Patients on the active drug also had a 200-mL mean increase in total lung capacity, compared with a mean decline of 56 mL for patients on placebo (P = .005).

In addition, high-resolution CR studies showed a 9.4% absolute decrease from baseline in quantitative interstitial lung disease with ENV-101, vs. a 1.1% increase among controls, a 2% absolute decline from baseline in quantitative lung fibrosis compared with a 0.87% increase with placebo, and a 4.6% absolute decrease from baseline in quantitative ground glass, compared with an increase of 0.29% with placebo.
 

Bad taste a good sign?

Reinoud Gosens PhD, University of Groningen, the Netherlands, who co-moderated the session but was not involved in the study, questioned whether the dysgeusia seen in patients who received ENV-101 might be related to the dysgeusia seen in clinical trials of P2X3 receptor antagonists for cough.

“I was wondering if there would be a mechanistic overlap between Hedgehog inhibition and cough, which would be quite relevant for IPF,” he said in an interview.

The increase in FVC seen with ENV-101 and with the investigational agent buloxibutid, a novel angiotensin II type 2 receptor agonist described in a separate presentation by Dr.
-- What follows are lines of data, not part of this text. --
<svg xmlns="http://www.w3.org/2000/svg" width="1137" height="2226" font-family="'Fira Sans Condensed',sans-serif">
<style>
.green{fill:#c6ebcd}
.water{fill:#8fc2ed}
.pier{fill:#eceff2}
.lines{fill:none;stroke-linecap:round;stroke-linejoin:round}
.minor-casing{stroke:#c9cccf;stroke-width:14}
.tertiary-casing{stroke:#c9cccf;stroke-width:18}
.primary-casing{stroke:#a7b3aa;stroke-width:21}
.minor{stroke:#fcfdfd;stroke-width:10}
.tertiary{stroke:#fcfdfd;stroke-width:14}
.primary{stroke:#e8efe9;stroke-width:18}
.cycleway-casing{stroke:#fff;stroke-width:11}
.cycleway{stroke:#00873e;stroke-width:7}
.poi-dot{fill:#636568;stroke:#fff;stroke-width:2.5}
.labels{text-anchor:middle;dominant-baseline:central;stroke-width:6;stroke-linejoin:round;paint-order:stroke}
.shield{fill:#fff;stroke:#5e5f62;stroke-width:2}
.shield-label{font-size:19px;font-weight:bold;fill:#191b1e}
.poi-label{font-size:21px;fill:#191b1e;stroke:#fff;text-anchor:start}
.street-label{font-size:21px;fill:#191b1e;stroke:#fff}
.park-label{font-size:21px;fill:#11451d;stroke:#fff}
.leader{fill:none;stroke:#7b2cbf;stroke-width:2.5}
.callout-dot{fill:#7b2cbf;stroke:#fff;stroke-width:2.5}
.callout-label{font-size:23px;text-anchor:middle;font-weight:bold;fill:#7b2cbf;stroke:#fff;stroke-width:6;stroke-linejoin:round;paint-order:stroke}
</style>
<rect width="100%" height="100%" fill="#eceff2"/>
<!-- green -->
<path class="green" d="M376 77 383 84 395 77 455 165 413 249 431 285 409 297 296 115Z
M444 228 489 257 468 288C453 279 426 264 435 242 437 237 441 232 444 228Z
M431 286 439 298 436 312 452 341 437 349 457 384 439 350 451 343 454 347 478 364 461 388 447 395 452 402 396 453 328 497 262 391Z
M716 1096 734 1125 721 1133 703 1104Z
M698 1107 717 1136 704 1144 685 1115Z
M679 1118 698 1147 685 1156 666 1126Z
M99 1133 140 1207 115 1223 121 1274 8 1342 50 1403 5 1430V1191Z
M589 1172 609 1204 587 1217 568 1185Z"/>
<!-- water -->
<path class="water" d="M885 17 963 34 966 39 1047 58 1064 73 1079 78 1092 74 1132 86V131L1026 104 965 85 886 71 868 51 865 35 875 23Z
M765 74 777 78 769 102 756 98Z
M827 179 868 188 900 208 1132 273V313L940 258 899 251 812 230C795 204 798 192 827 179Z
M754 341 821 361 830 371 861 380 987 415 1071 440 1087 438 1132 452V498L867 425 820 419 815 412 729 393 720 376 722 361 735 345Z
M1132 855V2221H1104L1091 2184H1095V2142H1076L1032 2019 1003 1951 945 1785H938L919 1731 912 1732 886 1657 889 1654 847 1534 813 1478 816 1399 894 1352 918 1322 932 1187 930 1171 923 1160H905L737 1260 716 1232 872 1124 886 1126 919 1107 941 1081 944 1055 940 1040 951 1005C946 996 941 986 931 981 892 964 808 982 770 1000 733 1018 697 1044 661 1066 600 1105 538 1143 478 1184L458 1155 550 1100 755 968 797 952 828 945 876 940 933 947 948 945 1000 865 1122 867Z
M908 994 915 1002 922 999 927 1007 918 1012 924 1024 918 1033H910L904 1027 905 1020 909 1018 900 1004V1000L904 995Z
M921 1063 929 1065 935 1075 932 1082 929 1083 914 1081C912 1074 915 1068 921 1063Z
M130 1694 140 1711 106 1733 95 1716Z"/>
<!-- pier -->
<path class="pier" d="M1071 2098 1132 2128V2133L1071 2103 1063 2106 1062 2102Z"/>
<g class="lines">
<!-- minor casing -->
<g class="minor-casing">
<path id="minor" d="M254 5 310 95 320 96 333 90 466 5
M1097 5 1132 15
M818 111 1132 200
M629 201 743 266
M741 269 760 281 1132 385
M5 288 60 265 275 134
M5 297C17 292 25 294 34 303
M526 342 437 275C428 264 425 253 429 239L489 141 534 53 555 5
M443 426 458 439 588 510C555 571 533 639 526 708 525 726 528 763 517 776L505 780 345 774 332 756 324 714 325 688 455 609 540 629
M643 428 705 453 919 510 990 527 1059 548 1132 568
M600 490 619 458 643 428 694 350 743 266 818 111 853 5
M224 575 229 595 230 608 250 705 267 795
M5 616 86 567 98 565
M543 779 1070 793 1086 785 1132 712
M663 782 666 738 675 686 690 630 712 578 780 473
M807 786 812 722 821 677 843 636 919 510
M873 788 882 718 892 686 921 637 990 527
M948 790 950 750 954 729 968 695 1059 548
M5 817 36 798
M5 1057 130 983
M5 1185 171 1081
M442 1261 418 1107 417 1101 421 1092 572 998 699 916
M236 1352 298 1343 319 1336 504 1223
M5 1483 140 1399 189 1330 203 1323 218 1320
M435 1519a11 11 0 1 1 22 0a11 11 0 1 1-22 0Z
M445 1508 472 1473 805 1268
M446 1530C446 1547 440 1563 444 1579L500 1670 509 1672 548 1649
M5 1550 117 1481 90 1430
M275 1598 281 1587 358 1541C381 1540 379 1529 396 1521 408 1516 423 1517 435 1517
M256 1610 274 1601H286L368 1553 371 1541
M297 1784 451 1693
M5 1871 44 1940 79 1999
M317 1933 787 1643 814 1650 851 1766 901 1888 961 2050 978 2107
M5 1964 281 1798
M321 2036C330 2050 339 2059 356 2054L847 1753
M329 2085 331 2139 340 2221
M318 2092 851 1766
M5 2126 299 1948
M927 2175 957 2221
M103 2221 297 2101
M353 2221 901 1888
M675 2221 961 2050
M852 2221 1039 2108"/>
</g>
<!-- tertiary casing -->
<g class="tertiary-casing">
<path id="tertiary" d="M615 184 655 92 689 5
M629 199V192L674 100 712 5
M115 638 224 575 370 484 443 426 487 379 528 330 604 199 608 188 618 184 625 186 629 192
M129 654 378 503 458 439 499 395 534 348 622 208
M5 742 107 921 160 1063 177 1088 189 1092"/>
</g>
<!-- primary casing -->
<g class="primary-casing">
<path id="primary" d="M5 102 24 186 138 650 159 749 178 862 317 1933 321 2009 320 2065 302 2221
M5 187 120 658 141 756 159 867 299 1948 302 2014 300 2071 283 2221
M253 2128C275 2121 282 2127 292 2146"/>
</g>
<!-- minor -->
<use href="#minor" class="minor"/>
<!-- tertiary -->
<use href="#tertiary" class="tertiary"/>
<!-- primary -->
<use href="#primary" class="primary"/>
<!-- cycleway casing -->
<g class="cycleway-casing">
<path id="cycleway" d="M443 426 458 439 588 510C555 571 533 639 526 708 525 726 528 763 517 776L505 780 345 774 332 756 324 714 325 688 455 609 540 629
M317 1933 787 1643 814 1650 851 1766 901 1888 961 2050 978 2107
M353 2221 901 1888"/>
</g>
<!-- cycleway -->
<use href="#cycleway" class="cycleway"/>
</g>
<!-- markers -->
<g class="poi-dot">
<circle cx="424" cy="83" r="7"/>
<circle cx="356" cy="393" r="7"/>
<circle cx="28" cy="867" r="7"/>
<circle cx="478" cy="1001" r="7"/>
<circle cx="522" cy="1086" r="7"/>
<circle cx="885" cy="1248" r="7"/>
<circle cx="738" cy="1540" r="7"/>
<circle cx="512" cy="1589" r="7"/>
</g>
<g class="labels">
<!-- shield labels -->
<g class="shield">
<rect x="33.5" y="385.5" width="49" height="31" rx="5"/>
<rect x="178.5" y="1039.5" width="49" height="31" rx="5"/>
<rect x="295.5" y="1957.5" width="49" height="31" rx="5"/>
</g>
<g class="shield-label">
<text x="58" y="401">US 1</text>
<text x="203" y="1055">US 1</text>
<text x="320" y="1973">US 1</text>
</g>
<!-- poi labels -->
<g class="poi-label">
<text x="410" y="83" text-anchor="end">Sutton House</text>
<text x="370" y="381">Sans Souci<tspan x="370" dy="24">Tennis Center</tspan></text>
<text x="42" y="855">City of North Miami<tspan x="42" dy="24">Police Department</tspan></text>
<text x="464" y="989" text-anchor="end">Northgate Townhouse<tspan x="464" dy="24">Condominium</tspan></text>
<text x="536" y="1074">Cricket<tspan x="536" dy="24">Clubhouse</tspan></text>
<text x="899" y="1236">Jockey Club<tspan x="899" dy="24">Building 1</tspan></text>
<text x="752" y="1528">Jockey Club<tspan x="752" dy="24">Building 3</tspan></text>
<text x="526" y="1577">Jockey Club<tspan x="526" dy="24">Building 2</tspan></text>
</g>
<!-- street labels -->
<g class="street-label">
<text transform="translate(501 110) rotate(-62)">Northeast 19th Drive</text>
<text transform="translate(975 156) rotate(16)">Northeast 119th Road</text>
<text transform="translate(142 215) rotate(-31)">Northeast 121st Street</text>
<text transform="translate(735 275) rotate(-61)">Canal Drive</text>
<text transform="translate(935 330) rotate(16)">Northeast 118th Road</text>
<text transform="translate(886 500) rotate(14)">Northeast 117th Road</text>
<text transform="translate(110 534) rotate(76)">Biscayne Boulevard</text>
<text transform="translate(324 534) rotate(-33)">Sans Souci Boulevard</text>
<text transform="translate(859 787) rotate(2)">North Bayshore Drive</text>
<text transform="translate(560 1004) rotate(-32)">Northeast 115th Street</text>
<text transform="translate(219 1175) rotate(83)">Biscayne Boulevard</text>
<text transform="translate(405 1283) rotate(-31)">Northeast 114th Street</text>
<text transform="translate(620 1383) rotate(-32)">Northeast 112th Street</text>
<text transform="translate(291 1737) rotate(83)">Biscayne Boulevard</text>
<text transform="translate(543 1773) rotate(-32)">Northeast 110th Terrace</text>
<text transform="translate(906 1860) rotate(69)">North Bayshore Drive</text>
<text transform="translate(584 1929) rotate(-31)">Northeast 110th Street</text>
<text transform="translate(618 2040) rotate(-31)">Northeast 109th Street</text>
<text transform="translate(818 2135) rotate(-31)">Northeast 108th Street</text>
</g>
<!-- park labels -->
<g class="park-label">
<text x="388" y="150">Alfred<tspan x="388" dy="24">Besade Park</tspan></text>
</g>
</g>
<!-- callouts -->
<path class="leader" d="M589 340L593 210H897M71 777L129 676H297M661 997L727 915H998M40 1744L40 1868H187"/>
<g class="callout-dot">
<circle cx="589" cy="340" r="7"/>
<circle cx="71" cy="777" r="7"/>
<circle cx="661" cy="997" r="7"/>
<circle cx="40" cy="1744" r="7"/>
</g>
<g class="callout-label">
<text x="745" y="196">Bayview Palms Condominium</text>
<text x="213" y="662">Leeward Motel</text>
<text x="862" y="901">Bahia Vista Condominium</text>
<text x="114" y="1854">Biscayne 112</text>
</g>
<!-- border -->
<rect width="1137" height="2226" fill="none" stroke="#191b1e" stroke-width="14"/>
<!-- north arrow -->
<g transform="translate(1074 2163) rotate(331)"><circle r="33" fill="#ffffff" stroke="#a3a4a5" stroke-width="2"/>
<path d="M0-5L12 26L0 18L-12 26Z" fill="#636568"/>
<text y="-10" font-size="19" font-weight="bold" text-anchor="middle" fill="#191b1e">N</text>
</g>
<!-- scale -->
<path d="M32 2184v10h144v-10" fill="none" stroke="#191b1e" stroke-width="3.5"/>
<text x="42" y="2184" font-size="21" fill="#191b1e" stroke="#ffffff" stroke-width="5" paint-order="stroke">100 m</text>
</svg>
Maher, suggests that these drugs may have the ability to help remodel damaged lungs, Dr. Gosens said.

Investigators are currently planning a phase 2 dose-ranging trial (WHISTLE-PF) in patients with IPF or progressive pulmonary fibrosis.

The phase 2a trial was supported by Endeavor BioMedicines. Dr. Maher disclosed consultancy or speaker fees from Endeavor and others. Dr. Gosens had no relevant disclosures.